Results: The protective effect of HbAS was remarkably specific for falciparum malaria, having no significant impact on any other disease. HbAS had no effect on the prevalence of symptomless parasitemia but was 50% protective against mild clinical malaria, 75% protective against admission to the hospital for malaria, and almost 90% protective against severe or complicated malaria. The effect of HbAS on episodes of clinical malaria was mirrored in its effect on parasite densities during such episodes.

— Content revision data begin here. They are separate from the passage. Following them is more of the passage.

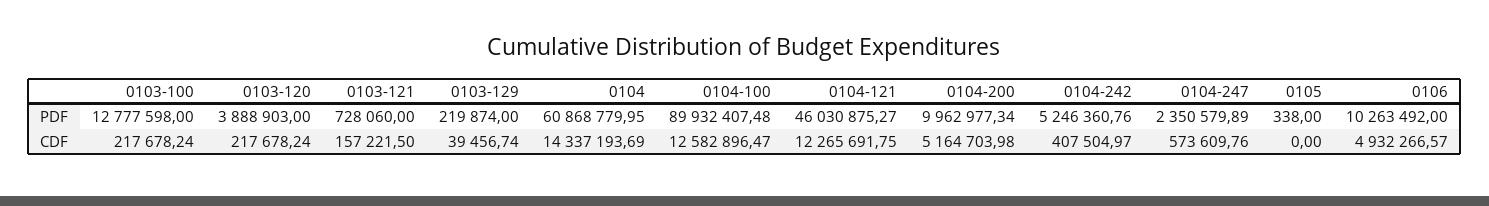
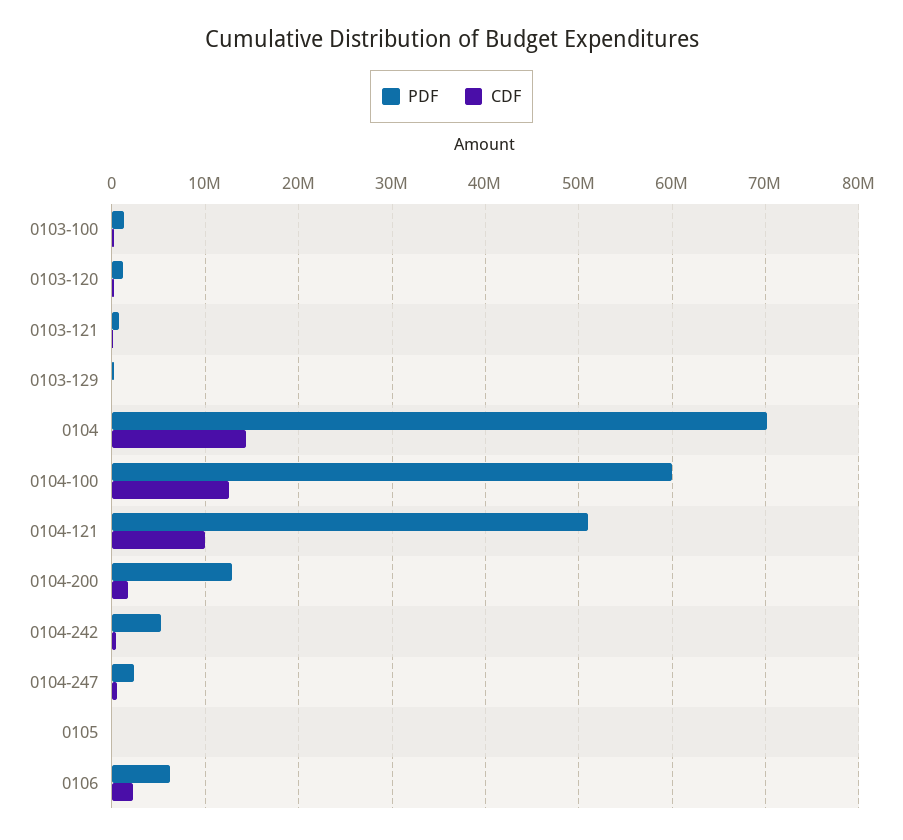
PDF, 0103-100: 12777598 -> 1000000
PDF, 0103-120: 3888903 -> 1000000
PDF, 0104: 60868779.95 -> 70000000
PDF, 0104-100: 89932407.48 -> 60000000
PDF, 0104-121: 46030875.27 -> 51000000
PDF, 0104-200: 9962977.34 -> 13000000
PDF, 0106: 10263492 -> 6000000
CDF, 0104-121: 12265691.75 -> 10000000
CDF, 0104-200: 5164703.98 -> 2000000
CDF, 0106: 4932266.57 -> 2000000

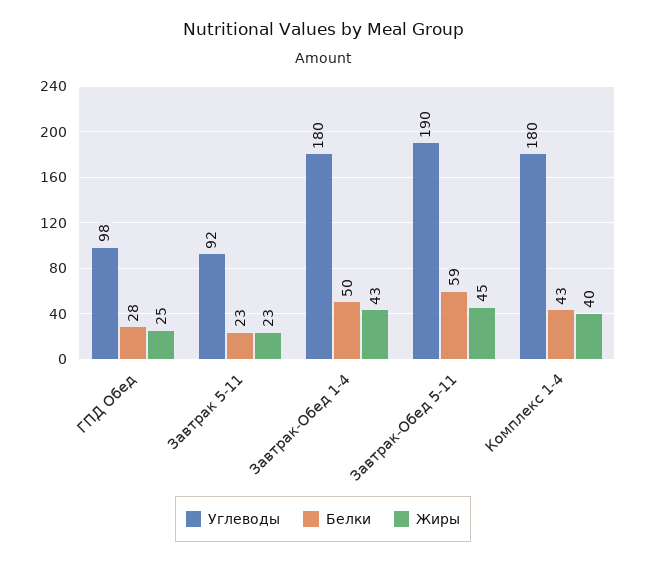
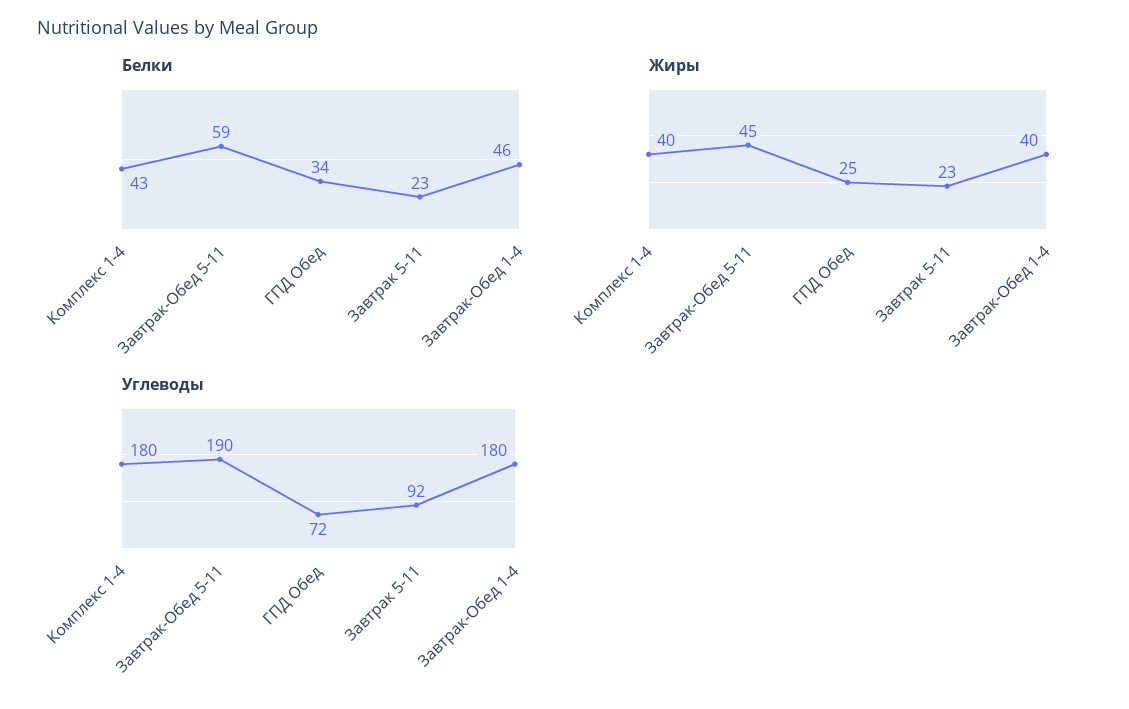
Углеводы, ГПД Обед: 98 -> 72
Белки, ГПД Обед: 28 -> 34
Белки, Завтрак-Обед 1-4: 50 -> 46
Жиры, Завтрак-Обед 1-4: 43 -> 40

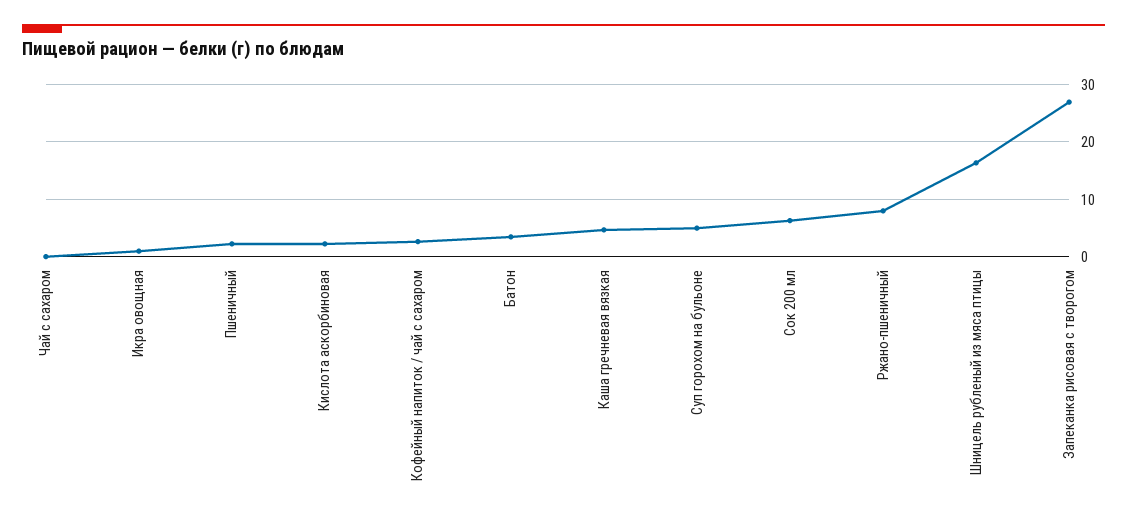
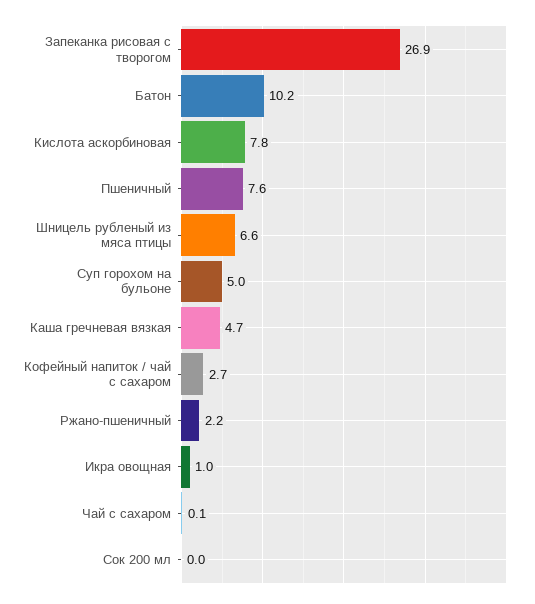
Пшеничный: 2 -> 7.6
Кислота аскорбиновая: 2 -> 7.8
Батон: 4 -> 10.2
Сок 200 мл: 6 -> 0
Ржано-пшеничный: 8 -> 2.2
Шницель рубленый из мяса птицы: 16 -> 6.6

Conclusions: The present data are useful in that they confirm the mechanisms by which HbAS confers protection against malaria and shed light on the relationships between HbAS, malaria, and other childhood diseases.

Figure 1

Geometric mean parasite densities, by clinical status and hemoglobin genotype (bars show 95% confidence intervals). The data on symptomless parasitemia derive from 4 cross-sectional surveys conducted in children participating in the mild-disease cohort study (n = 13 children with sickle cell trait [HbAS]; n = 95 children with HbAA). The data on mild clinical malaria derive from episodes of malaria detected during the same study (with mild clinical malaria defined as fever [axillary temperature of >37.50 °C] in association with a slide positive for blood-stage asexual Plasmodium falciparum at any density [definition 2 as given in Participants, Materials, and Methods]); the data on HbAA reflect 872 episodes of malaria in 283 children, and the data on HbAS reflect 79 episodes of malaria in 40 children. The data on hospital admissions derive from participants in the birth cohort study who were admitted to the hospital with a primary diagnosis of malaria. The data on HbAA reflect 538 episodes of malaria in 424 children, and the data on HbAS reflect 25 episodes of malaria in 23 children. Comparisons were made by linear regression, with adjustment for the effects of age, season, and clustering of events within individual study children. In addition, the data on hospital admission were adjusted for bed-net usage (by randomization arm), proximity to the nearest health center, and access to the hospital by bus. *P = .009; **P < .0001.